"You were fighting," he said sternly, and she started in surprise, but made no answer. "Weren't you?"
"No."
"What?"
"No, sir."
"Tabitha Catt!" he exclaimed in astonishment. "Go to your room. No melon tonight for a girl who will tell such a deliberate lie."
Tabitha rose instantly, seized her draggled belongings and started for her door, but paused on the threshold to say, "I hit him only once. That ain't fighting, is it? I wanted to trounce him good; he deserved it."
Her door shut with an emphatic bang, and the weary, perplexed, belligerent little girl crept into bed to sob herself to sleep.
Breakfast was over, the dishes all cleared away and the kitchen deserted when she awoke the next morning; but on the table stood a tray on which her lunch was set forth, and beside it lay a note from Aunt Maria saying that a sick neighbor had sent for her and she would be gone for some time.

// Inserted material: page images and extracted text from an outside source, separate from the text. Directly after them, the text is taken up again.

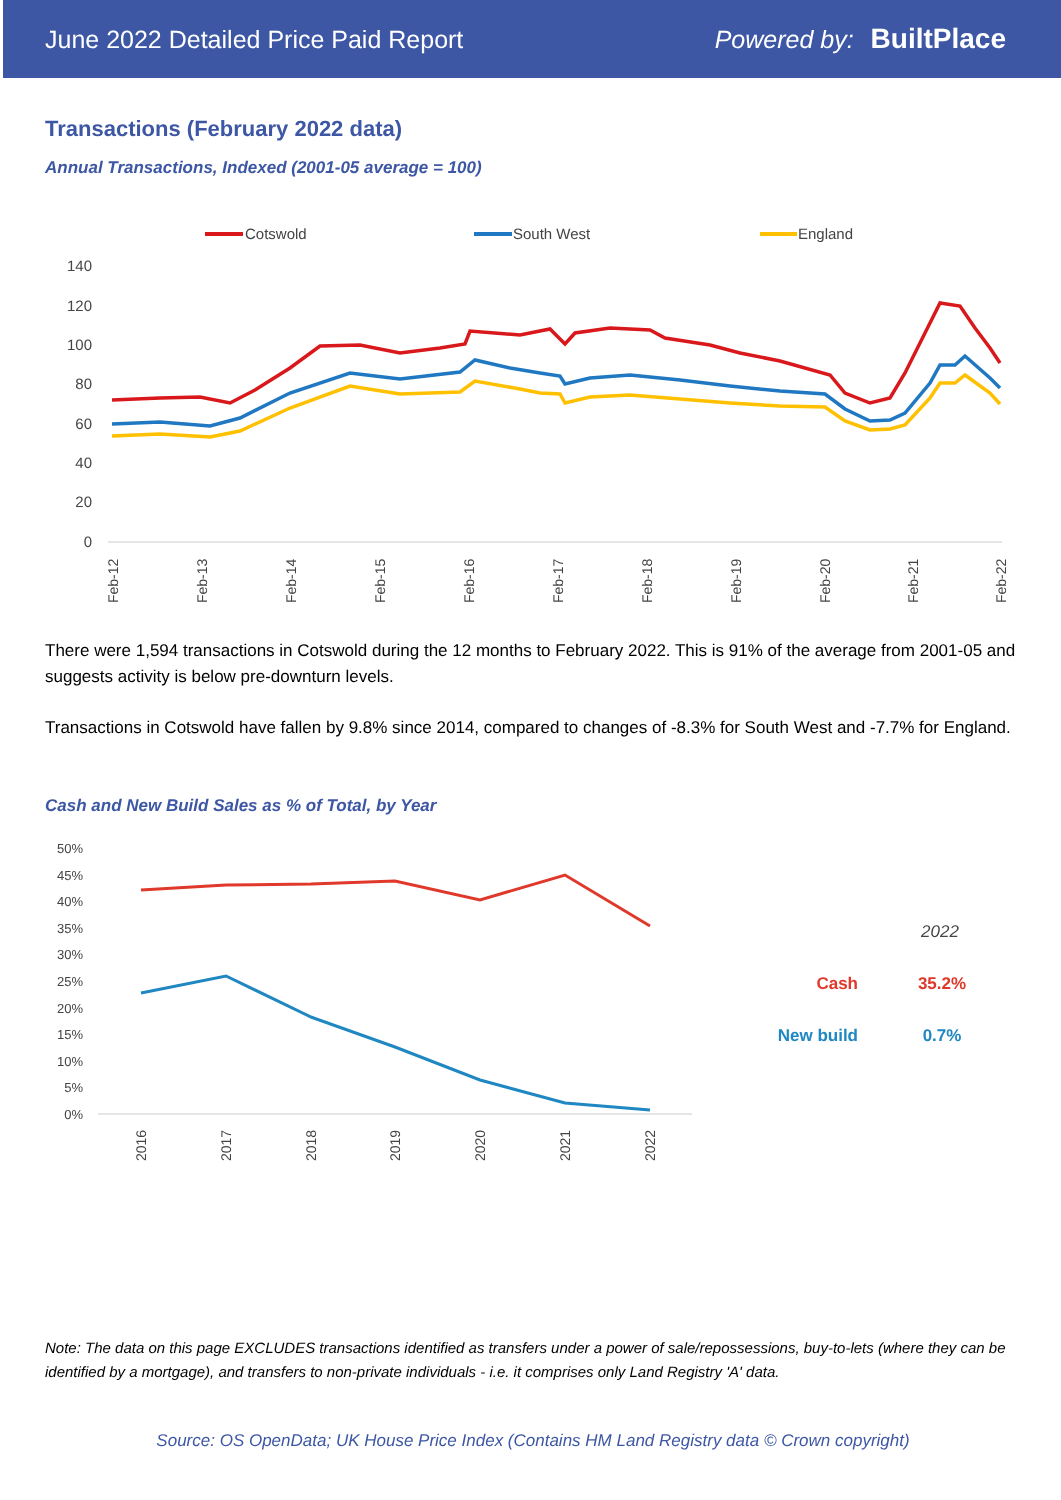June 2022 Detailed Price Paid Report Powered by: BuiltPlace
Transactions (February 2022 data)
Annual Transactions, Indexed (2001-05 average = 100)
Cotswold
South West
England
140
120
100
80
60
40
20
0
Feb-12
Feb-13
Feb-14
Feb-15
Feb-16
Feb-17
Feb-18
Feb-19
Feb-20
Feb-21
Feb-22
There were 1,594 transactions in Cotswold during the 12 months to February 2022. This is 91% of the average from 2001-05 and suggests activity is below pre-downturn levels.
Transactions in Cotswold have fallen by 9.8% since 2014, compared to changes of -8.3% for South West and -7.7% for England.
Cash and New Build Sales as % of Total, by Year
50%
45%
40%
35%
30%
25%
20%
15%
10%
5%
0%
2016
2017
2018
2019
2020
2021
2022
2022
Cash
35.2%
New build
0.7%
Note: The data on this page EXCLUDES transactions identified as transfers under a power of sale/repossessions, buy-to-lets (where they can be identified by a mortgage), and transfers to non-private individuals - i.e. it comprises only Land Registry 'A' data.
Source: OS OpenData; UK House Price Index (Contains HM Land Registry data © Crown copyright)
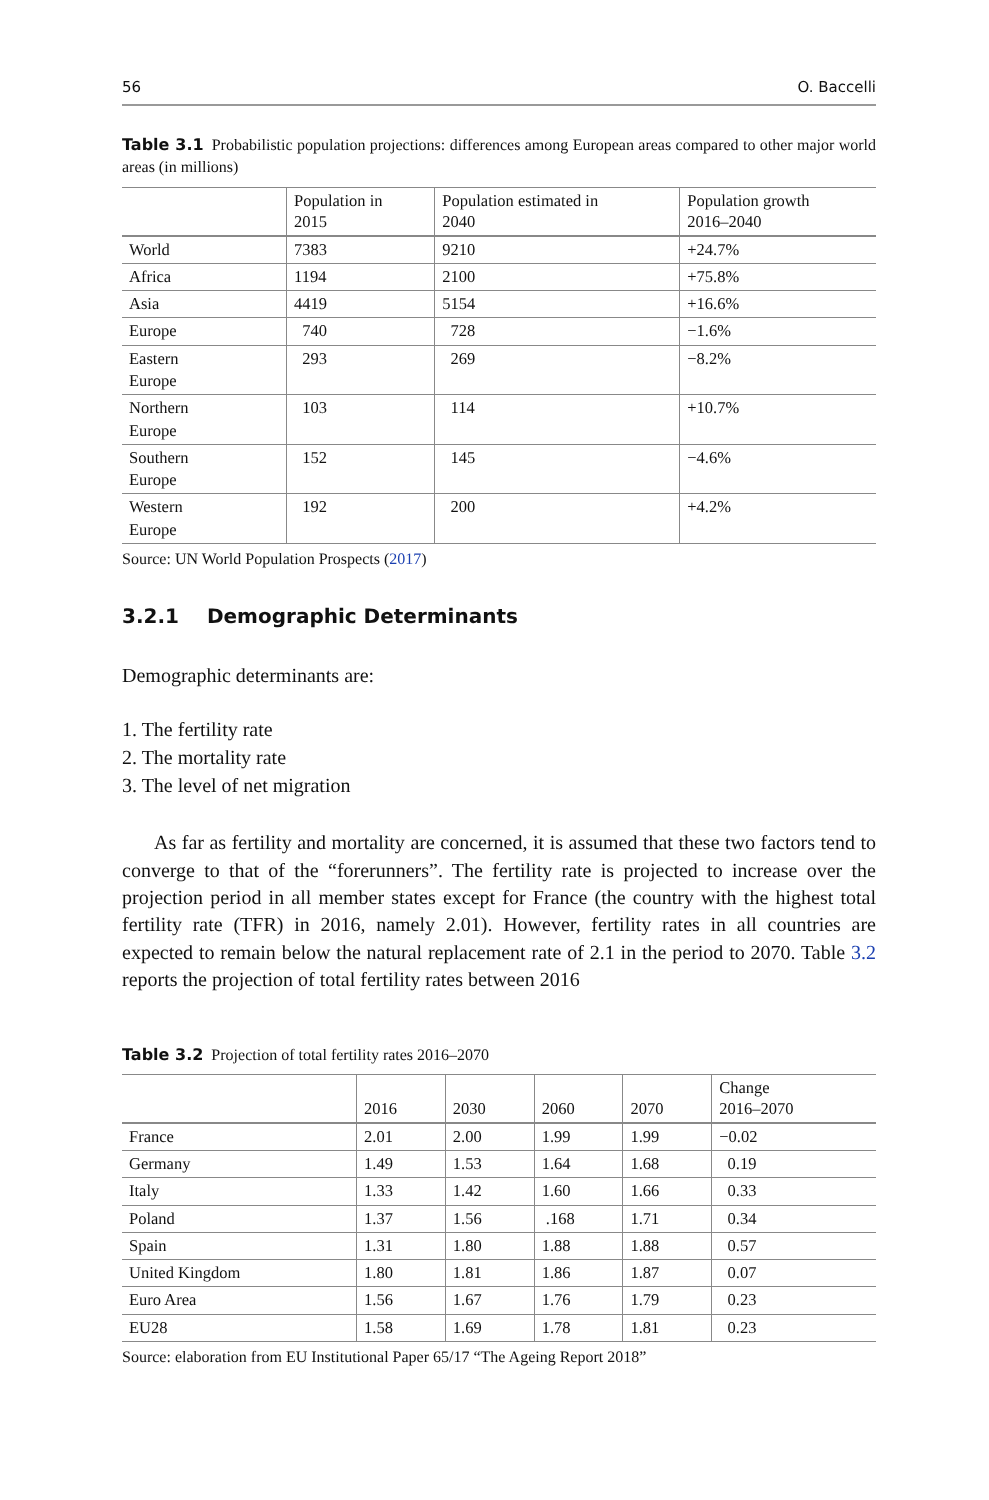56 O. Baccelli
Table 3.1 Probabilistic population projections: differences among European areas compared to other major world areas (in millions)
| | Population in 2015 | Population estimated in 2040 | Population growth 2016–2040 |
| --- | --- | --- | --- |
| World | 7383 | 9210 | +24.7% |
| Africa | 1194 | 2100 | +75.8% |
| Asia | 4419 | 5154 | +16.6% |
| Europe | 740 | 728 | −1.6% |
| Eastern Europe | 293 | 269 | −8.2% |
| Northern Europe | 103 | 114 | +10.7% |
| Southern Europe | 152 | 145 | −4.6% |
| Western Europe | 192 | 200 | +4.2% |
Source: UN World Population Prospects (2017)
3.2.1 Demographic Determinants
Demographic determinants are:
1. The fertility rate
2. The mortality rate
3. The level of net migration
As far as fertility and mortality are concerned, it is assumed that these two factors tend to converge to that of the “forerunners”. The fertility rate is projected to increase over the projection period in all member states except for France (the country with the highest total fertility rate (TFR) in 2016, namely 2.01). However, fertility rates in all countries are expected to remain below the natural replacement rate of 2.1 in the period to 2070. Table 3.2 reports the projection of total fertility rates between 2016
Table 3.2 Projection of total fertility rates 2016–2070
| | 2016 | 2030 | 2060 | 2070 | Change 2016–2070 |
| --- | --- | --- | --- | --- | --- |
| France | 2.01 | 2.00 | 1.99 | 1.99 | −0.02 |
| Germany | 1.49 | 1.53 | 1.64 | 1.68 | 0.19 |
| Italy | 1.33 | 1.42 | 1.60 | 1.66 | 0.33 |
| Poland | 1.37 | 1.56 | .168 | 1.71 | 0.34 |
| Spain | 1.31 | 1.80 | 1.88 | 1.88 | 0.57 |
| United Kingdom | 1.80 | 1.81 | 1.86 | 1.87 | 0.07 |
| Euro Area | 1.56 | 1.67 | 1.76 | 1.79 | 0.23 |
| EU28 | 1.58 | 1.69 | 1.78 | 1.81 | 0.23 |
Source: elaboration from EU Institutional Paper 65/17 “The Ageing Report 2018”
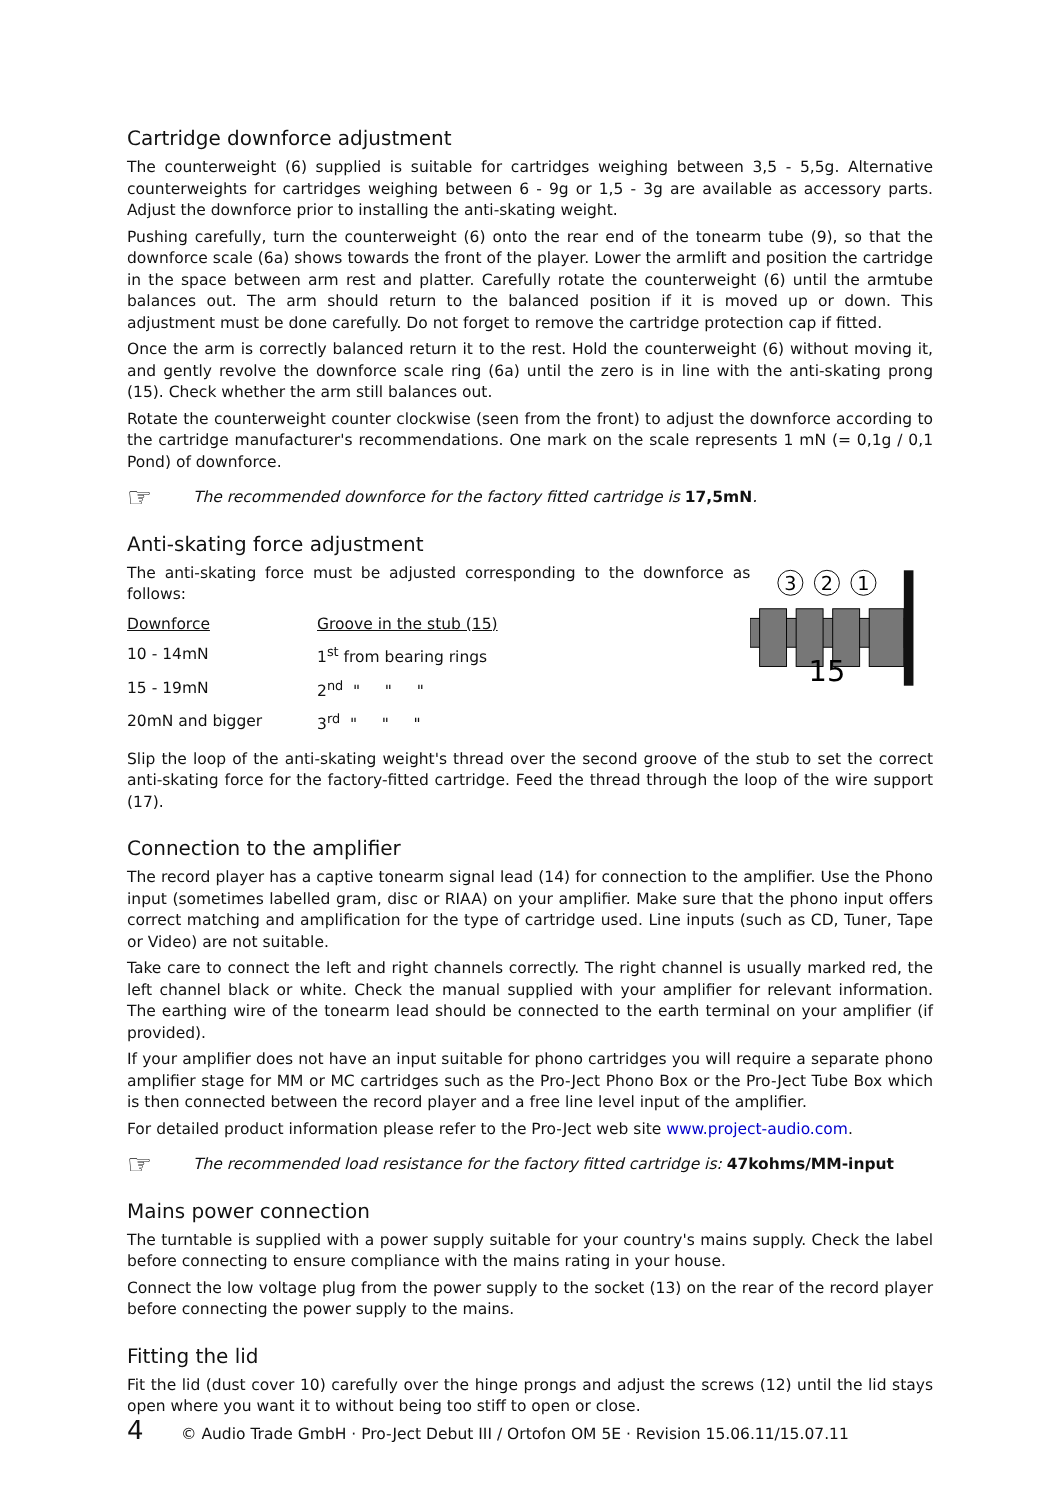Cartridge downforce adjustment
The counterweight (6) supplied is suitable for cartridges weighing between 3,5 - 5,5g. Alternative counterweights for cartridges weighing between 6 - 9g or 1,5 - 3g are available as accessory parts. Adjust the downforce prior to installing the anti-skating weight.
Pushing carefully, turn the counterweight (6) onto the rear end of the tonearm tube (9), so that the downforce scale (6a) shows towards the front of the player. Lower the armlift and position the cartridge in the space between arm rest and platter. Carefully rotate the counterweight (6) until the armtube balances out. The arm should return to the balanced position if it is moved up or down. This adjustment must be done carefully. Do not forget to remove the cartridge protection cap if fitted.
Once the arm is correctly balanced return it to the rest. Hold the counterweight (6) without moving it, and gently revolve the downforce scale ring (6a) until the zero is in line with the anti-skating prong (15). Check whether the arm still balances out.
Rotate the counterweight counter clockwise (seen from the front) to adjust the downforce according to the cartridge manufacturer's recommendations. One mark on the scale represents 1 mN (= 0,1g / 0,1 Pond) of downforce.
☞ The recommended downforce for the factory fitted cartridge is 17,5mN.
Anti-skating force adjustment
The anti-skating force must be adjusted corresponding to the downforce as follows:
| Downforce | Groove in the stub (15) |
| 10 - 14mN | 1<sup>st</sup> from bearing rings |
| 15 - 19mN | 2<sup>nd</sup> " " " |
| 20mN and bigger | 3<sup>rd</sup> " " " |
3
2
1
15
Slip the loop of the anti-skating weight's thread over the second groove of the stub to set the correct anti-skating force for the factory-fitted cartridge. Feed the thread through the loop of the wire support (17).
Connection to the amplifier
The record player has a captive tonearm signal lead (14) for connection to the amplifier. Use the Phono input (sometimes labelled gram, disc or RIAA) on your amplifier. Make sure that the phono input offers correct matching and amplification for the type of cartridge used. Line inputs (such as CD, Tuner, Tape or Video) are not suitable.
Take care to connect the left and right channels correctly. The right channel is usually marked red, the left channel black or white. Check the manual supplied with your amplifier for relevant information. The earthing wire of the tonearm lead should be connected to the earth terminal on your amplifier (if provided).
If your amplifier does not have an input suitable for phono cartridges you will require a separate phono amplifier stage for MM or MC cartridges such as the Pro-Ject Phono Box or the Pro-Ject Tube Box which is then connected between the record player and a free line level input of the amplifier.
For detailed product information please refer to the Pro-Ject web site www.project-audio.com.
☞ The recommended load resistance for the factory fitted cartridge is: 47kohms/MM-input
Mains power connection
The turntable is supplied with a power supply suitable for your country's mains supply. Check the label before connecting to ensure compliance with the mains rating in your house.
Connect the low voltage plug from the power supply to the socket (13) on the rear of the record player before connecting the power supply to the mains.
Fitting the lid
Fit the lid (dust cover 10) carefully over the hinge prongs and adjust the screws (12) until the lid stays open where you want it to without being too stiff to open or close.
4 © Audio Trade GmbH · Pro-Ject Debut III / Ortofon OM 5E · Revision 15.06.11/15.07.11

Tabitha took a survey of the premises. Tom was at the office, the father nowhere in sight. Where was the watermelon? Surely three people couldn't have eaten all of it in one meal! Oh, there it was in the cooler and not even cut. She stood contemplating it for a moment, then with a deft motion rolled it out on the floor. It was so heavy she could scarcely lift it. She looked around for something to assist her, and her eye fell upon an empty flour-sack which Aunt Maria had left on top of the barrel, evidently intending to wash it out. Seizing this, she spread it open beside the melon, rolled the great green ball inside, and dragged the trophy out of doors up the rocky path to the road and out of sight among the boulders. There she stood and surveyed the bag while she wrestled with herself.
"He said I lied, and I didn't. It wasn't a fight, for Jerome never hit me at all. It takes two to make a fight. Miss Brooks says so. He's always telling me I lie. He never said I couldn't have some melon today. Maybe if I had left it alone he would have given me some. Perhaps I'd better take it back."